Dataset entries:
---------------
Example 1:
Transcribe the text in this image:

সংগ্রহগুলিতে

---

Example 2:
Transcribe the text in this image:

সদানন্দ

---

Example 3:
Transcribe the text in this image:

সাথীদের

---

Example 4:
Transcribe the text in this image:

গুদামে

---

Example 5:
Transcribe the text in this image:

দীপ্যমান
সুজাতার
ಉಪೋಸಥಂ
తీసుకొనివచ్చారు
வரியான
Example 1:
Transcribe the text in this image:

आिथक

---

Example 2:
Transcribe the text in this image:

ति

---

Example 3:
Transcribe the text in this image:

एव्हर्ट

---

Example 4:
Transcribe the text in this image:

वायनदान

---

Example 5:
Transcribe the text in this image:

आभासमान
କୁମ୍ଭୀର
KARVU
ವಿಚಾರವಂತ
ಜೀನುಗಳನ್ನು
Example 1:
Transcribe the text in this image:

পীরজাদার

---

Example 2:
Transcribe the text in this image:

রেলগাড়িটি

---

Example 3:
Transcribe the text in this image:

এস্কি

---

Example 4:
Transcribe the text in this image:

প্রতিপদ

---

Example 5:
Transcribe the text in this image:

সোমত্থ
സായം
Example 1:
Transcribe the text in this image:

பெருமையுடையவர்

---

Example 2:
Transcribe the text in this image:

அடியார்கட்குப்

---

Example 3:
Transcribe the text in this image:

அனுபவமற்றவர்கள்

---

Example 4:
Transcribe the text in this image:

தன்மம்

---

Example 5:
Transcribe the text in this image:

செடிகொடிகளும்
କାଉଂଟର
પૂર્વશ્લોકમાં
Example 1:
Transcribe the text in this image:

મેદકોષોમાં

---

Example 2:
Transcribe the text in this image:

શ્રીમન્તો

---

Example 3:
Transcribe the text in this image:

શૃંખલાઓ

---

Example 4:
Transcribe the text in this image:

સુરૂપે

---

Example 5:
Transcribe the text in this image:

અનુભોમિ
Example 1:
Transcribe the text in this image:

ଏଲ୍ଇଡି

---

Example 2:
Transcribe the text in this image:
---------------
EXERCISE PROMPT:
Reproduce every line of the records above, keeping each character unchanged.

OUTPUT FOR THIS EXERCISE:
Example 1:
Transcribe the text in this image:

সংগ্রহগুলিতে

---

Example 2:
Transcribe the text in this image:

সদানন্দ

---

Example 3:
Transcribe the text in this image:

সাথীদের

---

Example 4:
Transcribe the text in this image:

গুদামে

---

Example 5:
Transcribe the text in this image:

দীপ্যমান
সুজাতার
ಉಪೋಸಥಂ
తీసుకొనివచ్చారు
வரியான
Example 1:
Transcribe the text in this image:

आिथक

---

Example 2:
Transcribe the text in this image:

ति

---

Example 3:
Transcribe the text in this image:

एव्हर्ट

---

Example 4:
Transcribe the text in this image:

वायनदान

---

Example 5:
Transcribe the text in this image:

आभासमान
କୁମ୍ଭୀର
KARVU
ವಿಚಾರವಂತ
ಜೀನುಗಳನ್ನು
Example 1:
Transcribe the text in this image:

পীরজাদার

---

Example 2:
Transcribe the text in this image:

রেলগাড়িটি

---

Example 3:
Transcribe the text in this image:

এস্কি

---

Example 4:
Transcribe the text in this image:

প্রতিপদ

---

Example 5:
Transcribe the text in this image:

সোমত্থ
സായം
Example 1:
Transcribe the text in this image:

பெருமையுடையவர்

---

Example 2:
Transcribe the text in this image:

அடியார்கட்குப்

---

Example 3:
Transcribe the text in this image:

அனுபவமற்றவர்கள்

---

Example 4:
Transcribe the text in this image:

தன்மம்

---

Example 5:
Transcribe the text in this image:

செடிகொடிகளும்
କାଉଂଟର
પૂર્વશ્લોકમાં
Example 1:
Transcribe the text in this image:

મેદકોષોમાં

---

Example 2:
Transcribe the text in this image:

શ્રીમન્તો

---

Example 3:
Transcribe the text in this image:

શૃંખલાઓ

---

Example 4:
Transcribe the text in this image:

સુરૂપે

---

Example 5:
Transcribe the text in this image:

અનુભોમિ
Example 1:
Transcribe the text in this image:

ଏଲ୍ଇଡି

---

Example 2:
Transcribe the text in this image:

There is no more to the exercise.